We should be able to know the efficiency we are achieving, so we can decide to increase or decrease the budget accordingly. The exact definition of ‘efficiency’ here is open for discussion, though some form of ‘effective size’ that can be costed as if it were real disk would seem to be appropriate.
|DMP Topic||What needs to be addresse|
|Data description and collection or re-use of existing data||
The data to be used is primarily DNA sequence data from the European Nucleotide Archive (ENA), located in the EMBL-EBI data centres. Data is submitted to ENA by research teams around Europe.
|Documentation and data quality||
Data quality is measured as part of the DNA sequencing process, the quality measurement is included with the raw data. The origin of the data (organism, sample etc) forms part of the accompanying metadata collected during the submission process.
|Storage and backup during the research process||
Data is stored in the FIRE (FIle REplication) archive, consisting of one copy on a distributed object-store and one on a tape archive, all hosted on EMBL-EBI data centres.

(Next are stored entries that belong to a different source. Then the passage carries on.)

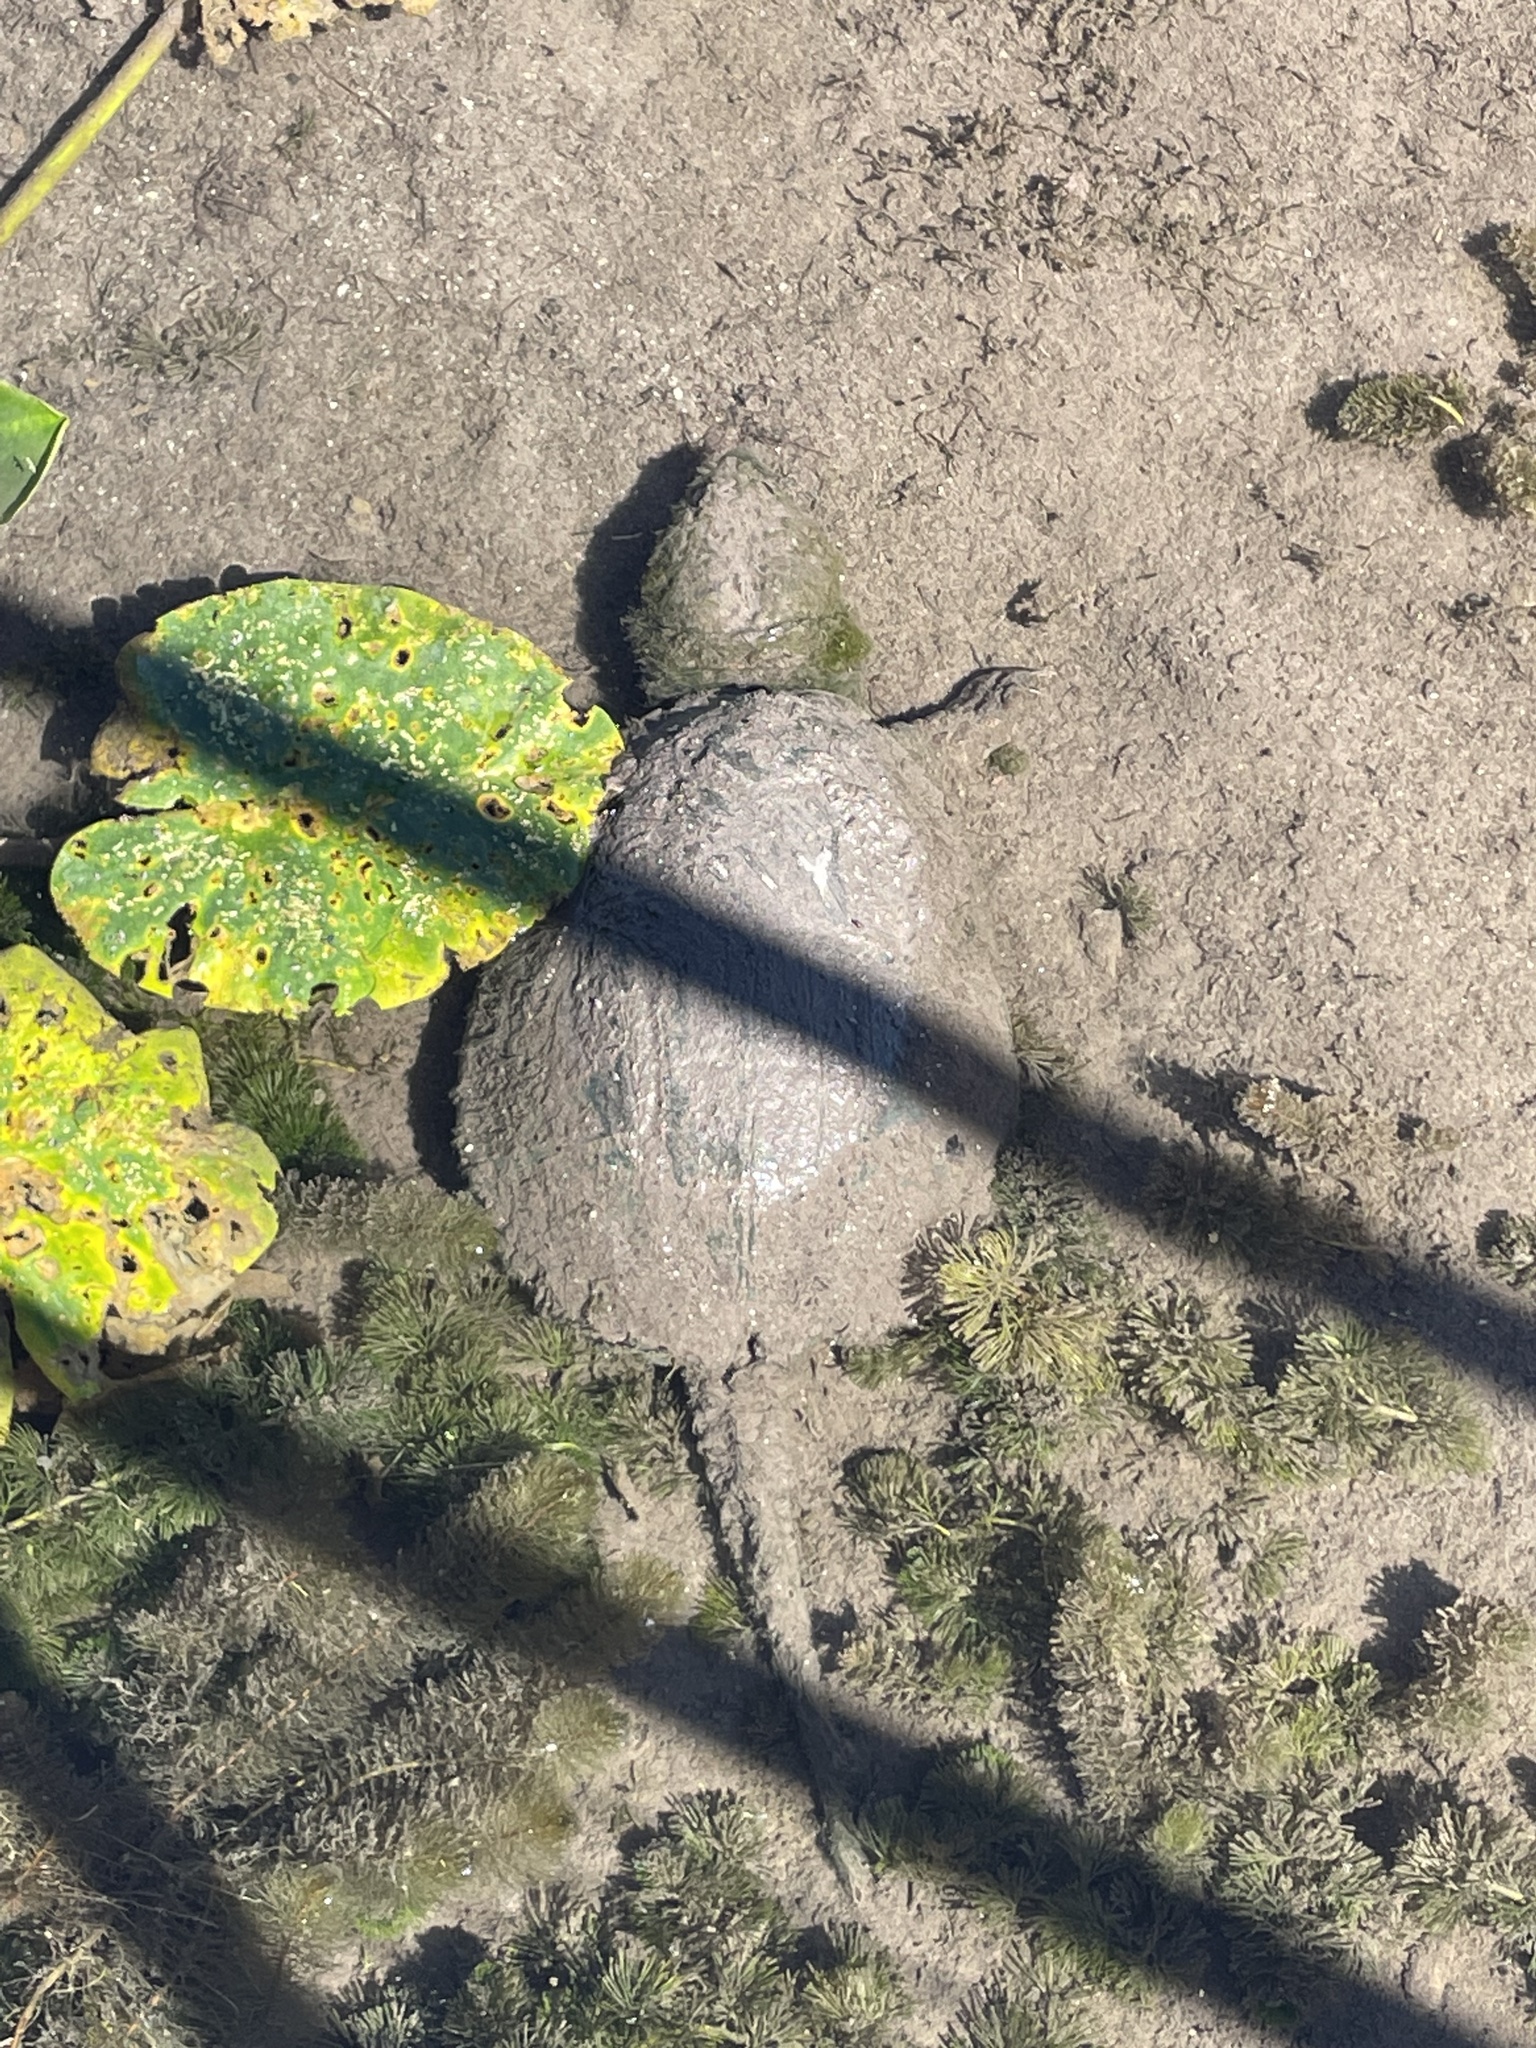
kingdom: Animalia
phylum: Chordata
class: Testudines
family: Chelydridae
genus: Chelydra
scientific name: Chelydra serpentina
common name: Common snapping turtle
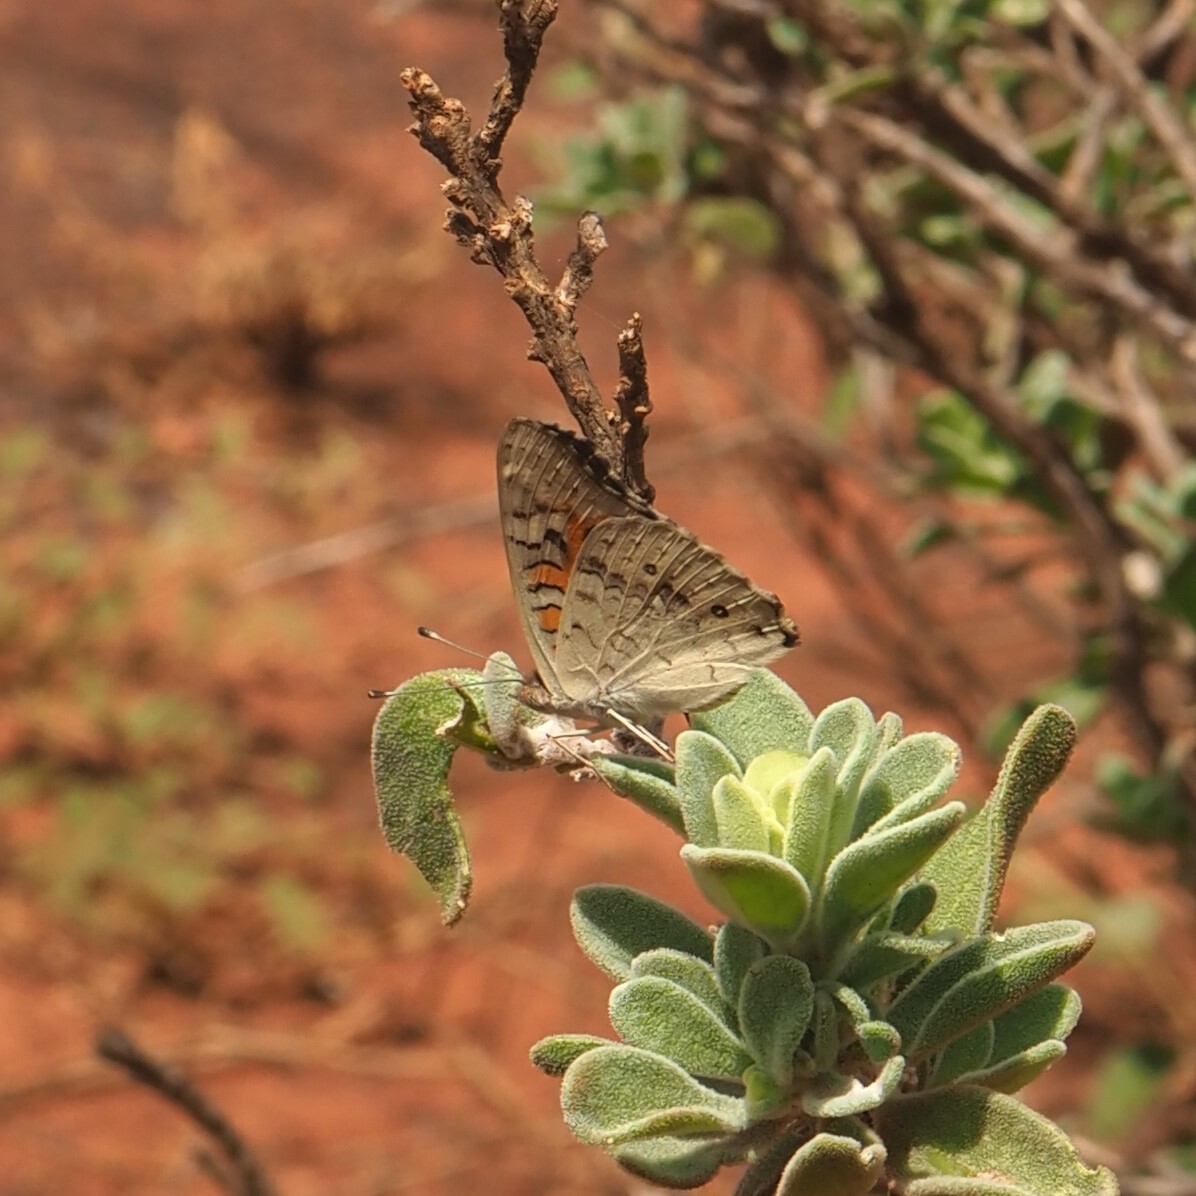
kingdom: Animalia
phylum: Arthropoda
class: Insecta
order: Lepidoptera
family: Nymphalidae
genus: Junonia
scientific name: Junonia villida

|Legal and ethical requirements, codes of conduct||
Much of the data in ENA is freely available, by anonymous FTP. Some data is tightly controlled, since it contains highly sensitive personal information - e.g. cancer tumour DNA sequences that can be traced to an individual. However, for the ARCHIVER project, we will only use the freely available data.
|Data sharing and long-term preservation||
This use-case is about caching data in the cloud, there is no long-term preservation issue. Similarly, being a cache, the data will be transparently and freely available, given that the source data will be the freely available subset of ENA.
|Data management responsibilities and resources||
Management of the original copy of the data will remain the responsibility of EMBL-EBI. We make redundant copies of the data on different storage technologies (tape and object store) to minimise risk of loss.